Das Blättchen - Zeitschrift für Politik, Kunst und Wirtschaft
23. Jahrgang | Nummer 4 | 17. Februar 2020

Drohbrief nach Mafia-Art

von Hannes Hofbauer, Wien


Wer am 4. Februar 2020 abends (Lokalzeit) die jährlich stattfindende Rede von US-Präsident Donald Trump zur Lage der Nation mitverfolgen konnte, sah ein völlig entzweites politisches Amerika. Die Gesten der gegenseitigen Missachtung konnten stärker nicht sein. Präsident Trump hielt der demokratischen Fraktionsführerin des Repräsentantenhauses, Nancy Pelosi, achtlos sein Redemanuskript hin und verweigerte ihr den Handschlag. Pelosi war es, die - anfangs zwar zögerlich, aber später sehr bestimmt - monatelang das mittlerweile gescheiterte Amtsenthebungsverfahren gegen Trump betrieben hatte. Die Demokraten versuchten das Spiel über die ukrainische Bande und warfen Trump ausgerechnet die Zurückhaltung von Militärgütern im Austausch für Belastungsmaterial gegen den demokratischen Herausforderer Joe Biden vor.
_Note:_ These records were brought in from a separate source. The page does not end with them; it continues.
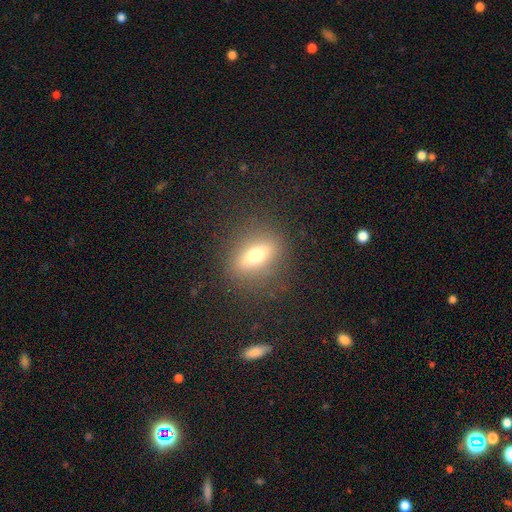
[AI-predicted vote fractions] This appears to be a smooth galaxy with no disk features (55%) that is in between round and cigar-shaped (59%). Merging: none (85%).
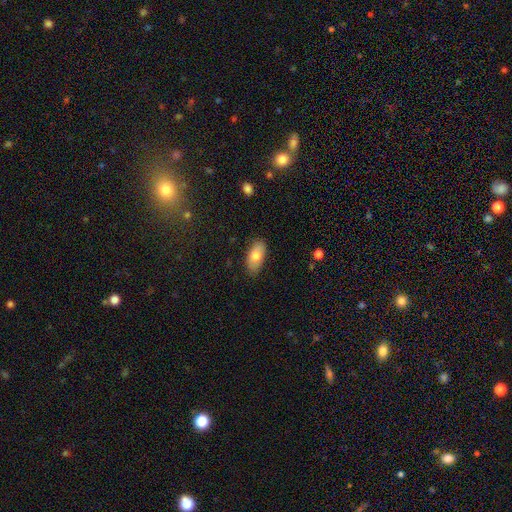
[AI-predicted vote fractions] Morphology: type=smooth (79%); roundness=in between (91%); merging=none (84%).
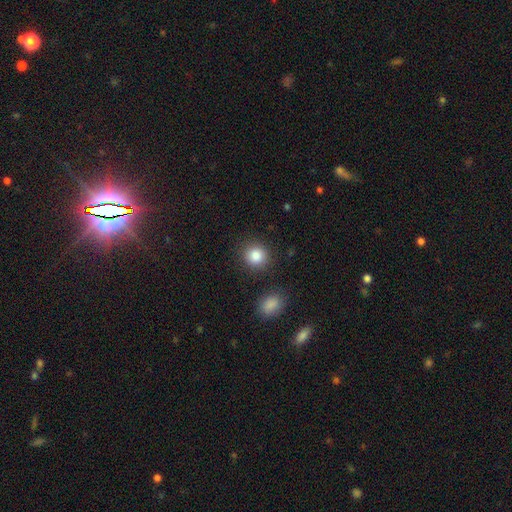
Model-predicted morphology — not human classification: smooth 85%, star or artifact 9%, featured or disk 5%. Down the decision tree: how rounded — round (85%); merging — none (86%).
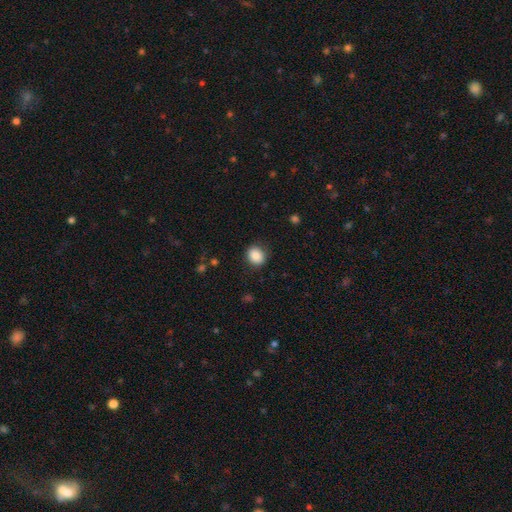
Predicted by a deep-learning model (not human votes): Smooth or featured: smooth — 86% (star or artifact — 9%)
How rounded: round — 73% (in between — 27%)
Merging: none — 86% (minor disturbance — 10%)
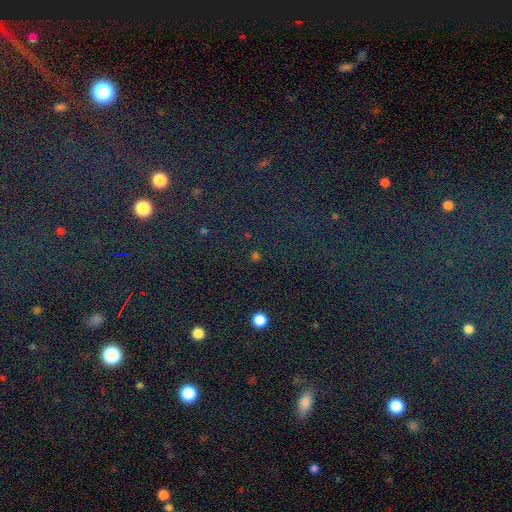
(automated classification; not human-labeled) Overall: star or artifact (61%; smooth 31%).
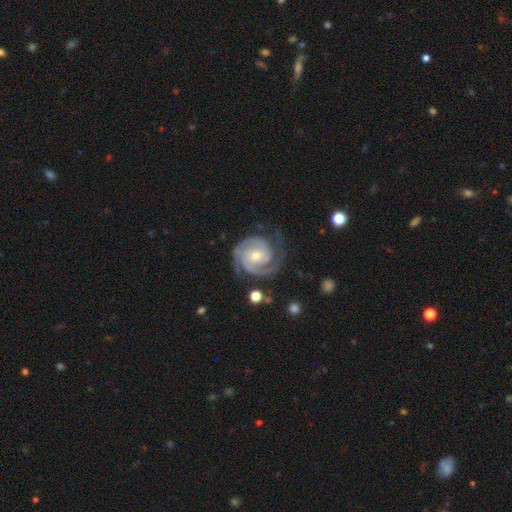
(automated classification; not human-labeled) Overall: featured or disk (92%). Edge-on disk: no (98%). Bar: no (63%; weak 27%). Spiral arms: yes (98%). Spiral arm count: 2 (64%). Spiral winding: tight (70%). Bulge size: small (57%; moderate 40%). Merging: none (74%).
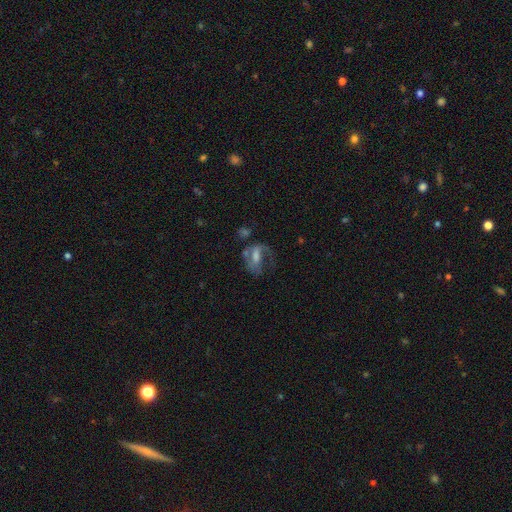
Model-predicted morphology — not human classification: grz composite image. It shows a featured or disk galaxy (56%) with no bar (43%), spiral arms (60%) and a moderate central bulge (43%). Merging: major disturbance (45%).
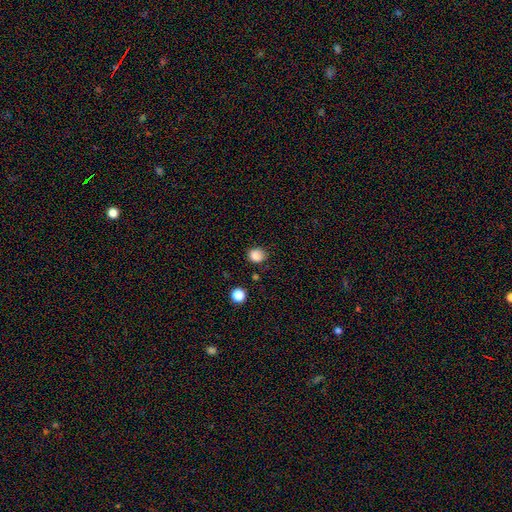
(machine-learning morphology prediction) type=smooth (84%); roundness=round (73%); merging=none (80%).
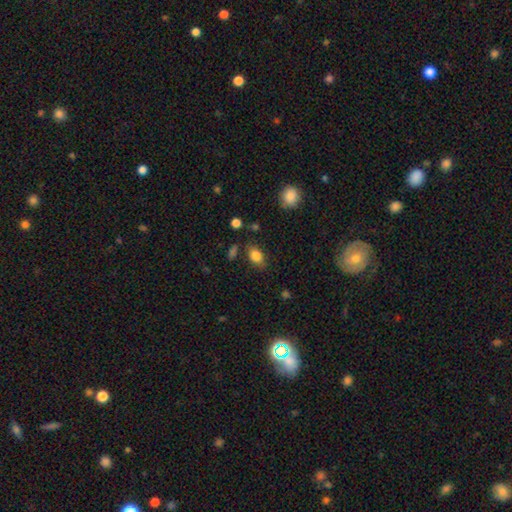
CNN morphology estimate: A smooth galaxy with no disk features (83%) that is in between round and cigar-shaped (82%). Merging: none (78%).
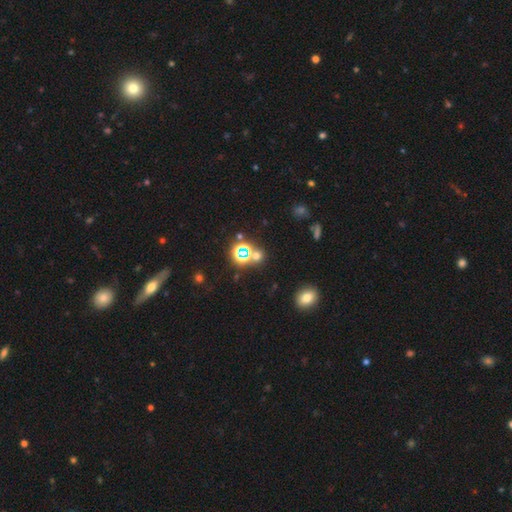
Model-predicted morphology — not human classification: A star or artifact, not a galaxy (56%).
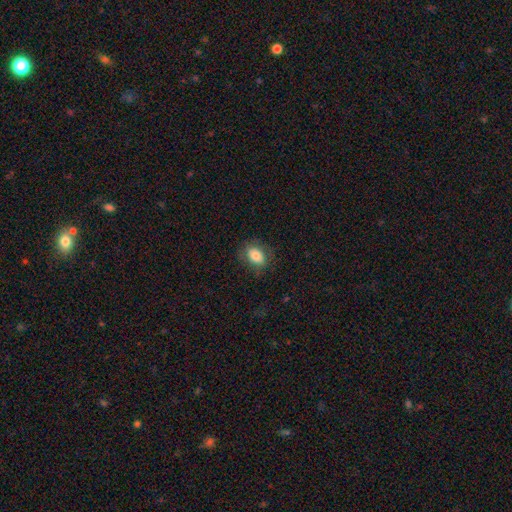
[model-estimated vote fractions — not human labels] smooth-or-featured: smooth: 78% | featured or disk: 13% | star or artifact: 9%
  how-rounded: in between: 79% | round: 19% | cigar-shaped: 2%
  merging: none: 76% | minor disturbance: 16% | major disturbance: 7% | merger: 1%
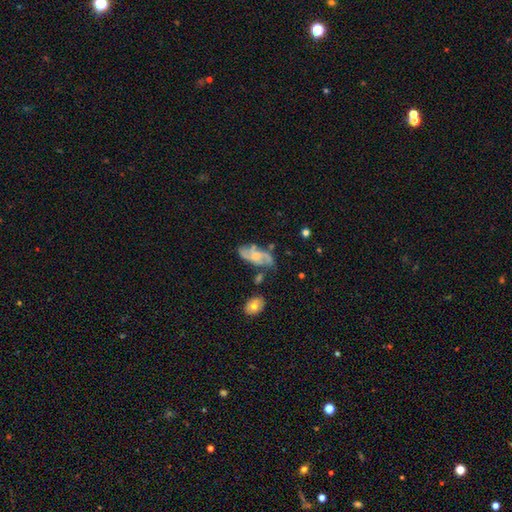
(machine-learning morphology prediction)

Kaum war die Trumpsche Lobeshymne über seine ersten drei Amtsjahre vorüber, zerriss die Chef-Demokratin Pelosi publikumswirksam die drei Seiten seines Redemanuskripts, eine offensichtlich spontane Reaktion auf den Frust, den das Ende des Amtsenthebungsverfahrens politisch und die Handschlagverweigerung persönlich bei ihr auslöste. "Ich habe ein Manifest der Unwahrheiten zerrissen", rechtfertigte sie ihre ungewöhnliche Protestform.
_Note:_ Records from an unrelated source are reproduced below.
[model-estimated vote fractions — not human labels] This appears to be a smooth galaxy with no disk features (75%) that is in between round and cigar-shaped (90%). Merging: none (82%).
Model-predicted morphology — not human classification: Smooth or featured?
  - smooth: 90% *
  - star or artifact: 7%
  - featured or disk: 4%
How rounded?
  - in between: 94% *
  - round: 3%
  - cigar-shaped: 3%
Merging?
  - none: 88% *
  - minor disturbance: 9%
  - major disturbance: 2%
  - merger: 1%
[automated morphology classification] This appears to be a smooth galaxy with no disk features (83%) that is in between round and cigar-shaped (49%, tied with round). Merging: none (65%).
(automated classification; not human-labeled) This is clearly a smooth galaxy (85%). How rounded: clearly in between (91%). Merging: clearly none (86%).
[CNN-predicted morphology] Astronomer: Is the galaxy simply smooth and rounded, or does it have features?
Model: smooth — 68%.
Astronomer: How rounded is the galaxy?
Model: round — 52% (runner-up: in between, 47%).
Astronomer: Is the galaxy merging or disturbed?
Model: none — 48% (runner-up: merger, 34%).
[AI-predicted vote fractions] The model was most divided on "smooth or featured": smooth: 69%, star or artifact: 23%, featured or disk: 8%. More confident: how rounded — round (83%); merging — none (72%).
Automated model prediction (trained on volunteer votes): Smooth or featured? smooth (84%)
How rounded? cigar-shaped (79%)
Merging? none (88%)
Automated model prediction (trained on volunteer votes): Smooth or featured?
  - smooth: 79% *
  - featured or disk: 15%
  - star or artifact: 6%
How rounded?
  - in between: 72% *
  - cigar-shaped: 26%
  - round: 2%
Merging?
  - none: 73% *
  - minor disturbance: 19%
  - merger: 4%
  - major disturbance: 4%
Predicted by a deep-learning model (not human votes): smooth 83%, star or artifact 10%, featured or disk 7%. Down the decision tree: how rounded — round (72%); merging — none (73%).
Wer all dies gesehen und einzelne Kommentare dazu gelesen hat, der war vom tiefen Riss überzeugt, der durch das Establishment der USA geht. Wobei die Frage bleibt, ob Donald Trump überhaupt dazugehört. Wie auch immer, das politische Amerika ist gespalten wie nie zuvor; zumindest sollte dieser Eindruck erweckt werden. Bei entscheidenden Fragen wirtschaftlicher und geopolitscher Interessen ist dem jedoch nicht so.
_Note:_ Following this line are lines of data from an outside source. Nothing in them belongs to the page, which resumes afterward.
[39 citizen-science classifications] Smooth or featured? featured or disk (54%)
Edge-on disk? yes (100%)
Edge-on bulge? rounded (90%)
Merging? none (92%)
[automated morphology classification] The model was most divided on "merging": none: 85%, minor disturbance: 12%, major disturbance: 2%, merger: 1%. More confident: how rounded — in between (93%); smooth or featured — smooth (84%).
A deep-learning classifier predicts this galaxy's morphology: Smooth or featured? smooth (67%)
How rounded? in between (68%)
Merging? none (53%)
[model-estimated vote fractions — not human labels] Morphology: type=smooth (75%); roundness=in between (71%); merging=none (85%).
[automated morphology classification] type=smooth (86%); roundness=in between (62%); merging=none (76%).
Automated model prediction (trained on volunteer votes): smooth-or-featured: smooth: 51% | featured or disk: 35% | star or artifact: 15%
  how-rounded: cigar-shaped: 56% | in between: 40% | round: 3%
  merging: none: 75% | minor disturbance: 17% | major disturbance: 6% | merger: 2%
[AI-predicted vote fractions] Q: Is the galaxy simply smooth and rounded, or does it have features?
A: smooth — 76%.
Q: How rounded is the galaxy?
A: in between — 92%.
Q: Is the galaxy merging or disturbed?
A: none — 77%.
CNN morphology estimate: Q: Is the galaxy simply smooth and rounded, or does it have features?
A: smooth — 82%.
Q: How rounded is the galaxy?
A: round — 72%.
Nur wenige Wochen, bevor sich Trump und Pelosi öffentlich und mit starker Symbolik ihrer gegenseitigen Feindschaft versicherten, waren sich Republikaner und Demokraten völlig einig gegen Russland, Gazprom, Deutschland und Nord Stream 2.

Am 20. Dezember 2019 unterzeichnete Donald Trump den "National Defense Authorization Act", der ein militärisches Jahresbudget für 2020 von 738 Milliarden US-Dollar freigibt. Zuvor war das Gesetz mit einer großen Mehrheit von 377 gegen 48 Stimmen durch das Repräsentantenhaus gegangen und im Senat ebenfalls ohne große Widerrede akklamiert worden. Darin enthalten ist auch das "Gesetz zum Schutz der europäischen Energiesicherheit", das harte Wirtschaftssanktionen gegen Firmen ausspricht, die sich am Bau der russisch-deutschen Gaspipeline Nord Stream 2 beteiligen. Das ist in zweierlei Hinsicht erstaunlich. Zum einen deshalb, weil ein russisch-deutsches Energieprojekt im Militäraushalt der USA abgehandelt wird, und zum anderen, weil es mehr als frech ist, eigene wirtschaftliche und geopolitische Interessen als "Schutz der europäischen Energiesicherheit" auszuweisen.

Nord Stream 2 ist die zurzeit wichtigste wirtschaftliche Kooperation zwischen Moskau und Berlin. Zusammen mit dem Projektbetreiber Gazprom, der sich zu 50 Prozent plus eine Aktie in russischem Staatsbesitz befindet, bauen die Energieriesen Uniper und Wintershall (Deutschland), Engie (Frankreich), Shell (Niederlande-Großbritannien) und OMV (Österreich) zwei 1220 Kilometer lange Röhren zwischen dem russischen Örtchen Ust Luga und dem nahe Greifswald befindlichen Lubmin durch die Ostsee. Geschätzte 10 Milliarden US-Dollar machen die Kosten aus, jährlich sollen 55 Milliarden Kubikmeter sibirisches Gas auf diese Weise nach Deutschland gepumpt werden. Nun, 160 Kilometer vor der Fertigstellung, setzt Washington an einer Schwachstelle des ganzen Unternehmens an und droht jener Schweizer Spezialfirma "Allseas", die bislang als einzige in der Lage war, Erdgasrohre in Tiefen unterhalb von 30 Meter zügig zu verlegen, mit Strafmaßnahmen: Beschlagnahmungen, Vermögensentzug, Kontoeinfrierungen und Einreiseverbote.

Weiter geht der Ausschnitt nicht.